CANADA FX DEBT-C$ rises on oil, risk appetite; bonds drop

* Rebounds from overnight weakness

* Analysts still see downward pressure

* Bonds weaken broadly with equity rally

TORONTO, March 4 (Reuters) - The Canadian dollar climbed against the U.S. currency on Wednesday as risk appetite returned and oil prices rose.

The currency weakened overnight to as low as C$1.2968 to the U.S. dollar, or 77.11 U.S. cents, but gradually recovered on the prospect of more stimulus spending by China and firmer oil prices.

A senior Chinese economic planning official said China would increase spending in areas such as manufacturing and infrastructure, on top of the 4 trillion yuan ($585 billion) stimulus package unveiled in November. [ID:nBJC000263]

At 10:20 a.m. (1520 GMT), the Canadian dollar CAD= was at C$1.2850 to the U.S. dollar, or 77.82 U.S. cents, up from C$1.2911 to the U.S. dollar, or 77.45 U.S. cents, at Tuesday's close.

“The directional bias in currencies, including Canada, has been led by a better bid to global risk,” said Jack Spitz, managing director of foreign exchange at National Bank Financial.

The Canadian dollar, which has also been heavily influenced by movements on stock markets recently, found support from a global rally by equities.

There was no domestic news to drive the currency and the Canadian dollar could now turn to global equities or U.S. data for direction.

A drop through the level of C$1.30 to the U.S. dollar has not come about so far, but several moves in that direction have been made this week. A significant break through this level could set up the Canadian dollar to hit lows not seen since 2004.

Although the Canadian dollar strengthened on Wednesday, there are still risks that could quickly pull it back.

The currency had hit a three-month low on Tuesday after the Bank of Canada cut interest rates to a record low. Central banks are still in focus with the European Central Bank and the Bank of England both expected to cut rates on Thursday.

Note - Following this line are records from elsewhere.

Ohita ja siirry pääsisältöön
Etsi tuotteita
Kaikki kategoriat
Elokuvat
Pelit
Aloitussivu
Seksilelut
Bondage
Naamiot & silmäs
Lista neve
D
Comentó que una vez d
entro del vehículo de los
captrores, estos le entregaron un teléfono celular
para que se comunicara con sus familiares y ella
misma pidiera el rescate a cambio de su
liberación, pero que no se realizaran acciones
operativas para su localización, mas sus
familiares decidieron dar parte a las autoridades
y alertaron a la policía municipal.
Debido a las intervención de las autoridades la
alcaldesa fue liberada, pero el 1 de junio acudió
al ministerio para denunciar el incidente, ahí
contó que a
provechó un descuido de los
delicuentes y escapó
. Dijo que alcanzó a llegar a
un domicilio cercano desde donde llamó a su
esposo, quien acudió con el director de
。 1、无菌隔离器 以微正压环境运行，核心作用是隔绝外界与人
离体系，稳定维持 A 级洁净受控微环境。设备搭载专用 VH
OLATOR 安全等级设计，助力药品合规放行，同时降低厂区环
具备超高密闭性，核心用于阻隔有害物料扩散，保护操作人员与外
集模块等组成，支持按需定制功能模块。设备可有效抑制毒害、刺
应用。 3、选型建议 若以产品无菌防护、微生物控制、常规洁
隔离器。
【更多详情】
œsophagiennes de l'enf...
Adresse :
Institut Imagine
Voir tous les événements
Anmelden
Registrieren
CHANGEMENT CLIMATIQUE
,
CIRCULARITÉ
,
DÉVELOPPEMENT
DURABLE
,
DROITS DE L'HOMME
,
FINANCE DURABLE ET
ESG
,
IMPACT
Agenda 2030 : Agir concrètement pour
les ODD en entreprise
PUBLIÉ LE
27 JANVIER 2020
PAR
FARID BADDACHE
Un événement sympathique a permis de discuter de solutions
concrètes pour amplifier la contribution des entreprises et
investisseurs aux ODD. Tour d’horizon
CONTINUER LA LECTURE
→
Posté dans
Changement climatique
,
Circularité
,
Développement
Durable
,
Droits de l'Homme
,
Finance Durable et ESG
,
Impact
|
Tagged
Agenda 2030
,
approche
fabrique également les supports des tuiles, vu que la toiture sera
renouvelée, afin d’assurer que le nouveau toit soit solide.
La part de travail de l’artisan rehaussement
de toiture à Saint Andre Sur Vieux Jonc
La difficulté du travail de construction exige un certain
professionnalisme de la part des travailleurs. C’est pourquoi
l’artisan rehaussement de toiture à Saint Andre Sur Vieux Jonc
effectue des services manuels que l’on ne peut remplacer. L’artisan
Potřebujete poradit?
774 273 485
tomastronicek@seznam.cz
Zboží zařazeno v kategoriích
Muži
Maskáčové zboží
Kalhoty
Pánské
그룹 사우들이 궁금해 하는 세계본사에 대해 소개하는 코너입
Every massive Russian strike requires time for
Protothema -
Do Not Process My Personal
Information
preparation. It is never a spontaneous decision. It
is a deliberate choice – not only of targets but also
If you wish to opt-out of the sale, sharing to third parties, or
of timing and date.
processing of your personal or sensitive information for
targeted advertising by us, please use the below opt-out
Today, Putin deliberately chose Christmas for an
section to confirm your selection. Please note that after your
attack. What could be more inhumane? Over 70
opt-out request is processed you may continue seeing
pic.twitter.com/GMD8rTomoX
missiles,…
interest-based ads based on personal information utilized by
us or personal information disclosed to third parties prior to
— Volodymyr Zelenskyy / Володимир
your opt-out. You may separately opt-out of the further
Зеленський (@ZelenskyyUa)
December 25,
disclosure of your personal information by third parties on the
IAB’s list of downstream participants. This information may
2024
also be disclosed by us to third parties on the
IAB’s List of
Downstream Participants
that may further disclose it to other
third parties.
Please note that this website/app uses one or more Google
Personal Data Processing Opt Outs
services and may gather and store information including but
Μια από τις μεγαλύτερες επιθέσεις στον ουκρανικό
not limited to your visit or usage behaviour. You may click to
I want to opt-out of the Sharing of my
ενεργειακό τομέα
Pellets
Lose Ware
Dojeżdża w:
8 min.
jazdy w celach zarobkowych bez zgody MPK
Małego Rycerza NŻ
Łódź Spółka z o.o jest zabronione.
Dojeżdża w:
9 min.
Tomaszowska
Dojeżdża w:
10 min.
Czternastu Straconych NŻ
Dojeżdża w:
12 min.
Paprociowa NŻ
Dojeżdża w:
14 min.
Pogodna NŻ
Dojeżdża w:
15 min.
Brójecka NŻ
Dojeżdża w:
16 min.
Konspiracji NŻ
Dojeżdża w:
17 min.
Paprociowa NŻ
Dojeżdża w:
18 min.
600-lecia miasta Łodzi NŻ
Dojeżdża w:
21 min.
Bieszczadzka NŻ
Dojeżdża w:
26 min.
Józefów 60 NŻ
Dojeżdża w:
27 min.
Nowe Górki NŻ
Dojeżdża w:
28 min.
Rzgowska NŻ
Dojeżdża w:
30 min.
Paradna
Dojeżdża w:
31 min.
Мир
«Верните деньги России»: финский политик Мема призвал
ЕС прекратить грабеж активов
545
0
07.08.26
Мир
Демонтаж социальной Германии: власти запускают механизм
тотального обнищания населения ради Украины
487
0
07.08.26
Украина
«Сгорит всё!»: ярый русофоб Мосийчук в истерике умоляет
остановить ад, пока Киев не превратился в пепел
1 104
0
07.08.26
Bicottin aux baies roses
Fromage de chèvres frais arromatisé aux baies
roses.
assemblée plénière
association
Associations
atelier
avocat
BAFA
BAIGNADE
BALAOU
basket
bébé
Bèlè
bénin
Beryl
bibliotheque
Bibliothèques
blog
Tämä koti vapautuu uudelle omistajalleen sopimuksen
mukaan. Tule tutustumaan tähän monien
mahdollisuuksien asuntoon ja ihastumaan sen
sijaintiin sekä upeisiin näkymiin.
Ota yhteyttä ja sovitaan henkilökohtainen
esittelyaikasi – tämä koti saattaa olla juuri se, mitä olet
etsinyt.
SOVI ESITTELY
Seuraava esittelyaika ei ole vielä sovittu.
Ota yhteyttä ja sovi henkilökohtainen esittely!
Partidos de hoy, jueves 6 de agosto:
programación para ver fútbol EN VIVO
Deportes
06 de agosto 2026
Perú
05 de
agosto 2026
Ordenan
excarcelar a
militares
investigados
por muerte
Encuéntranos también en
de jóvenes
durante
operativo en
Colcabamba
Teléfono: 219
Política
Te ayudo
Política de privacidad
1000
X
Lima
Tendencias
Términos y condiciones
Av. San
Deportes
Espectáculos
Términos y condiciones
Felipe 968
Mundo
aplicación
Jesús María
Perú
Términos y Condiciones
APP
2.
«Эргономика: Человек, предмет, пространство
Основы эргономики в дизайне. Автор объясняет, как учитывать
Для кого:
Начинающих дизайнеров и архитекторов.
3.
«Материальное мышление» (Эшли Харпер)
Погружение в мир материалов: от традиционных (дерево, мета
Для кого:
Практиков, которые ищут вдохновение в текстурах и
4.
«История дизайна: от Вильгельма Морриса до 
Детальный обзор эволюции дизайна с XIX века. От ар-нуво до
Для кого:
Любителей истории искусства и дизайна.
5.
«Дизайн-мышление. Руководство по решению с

Another risk for currencies this week includes the U.S. employment data on Friday, which is expected to show the economy lost 648,000 jobs in February and the unemployment rate rose to 7.9 percent from 7.6 percent.

Market players got a sense of the jobs picture in the U.S. private sector after ADP Employer Services said job losses accelerated in February and was worse than economists’ expectations. [ID:nN04472262]

“We’d have to see some sustainable bids to equities over the course of days or even weeks before dollar/Canada ceases to make any attempt at C$1.30. It’s still a magnet,” said Spitz.

“I think that we may take another run at it, but it really will all depend on equities, the data, and events that we have coming up.”


Canadian bond prices slid across the curve as North American stock markets extended the momentum from rebounding Asian and European stocks.

World stocks clambered back from multi-year lows as investors sought bargains after three days of steep losses brought on by deep fears for the world economy and financial system. [MKTS/GLOB]

The interest-rate sensitive two-year bond eased 5 Canadian cents to C$103.02 to yield 0.995 percent. The 10-year bond dropped 41 Canadian cents to C$106.32 to yield 3.026 percent.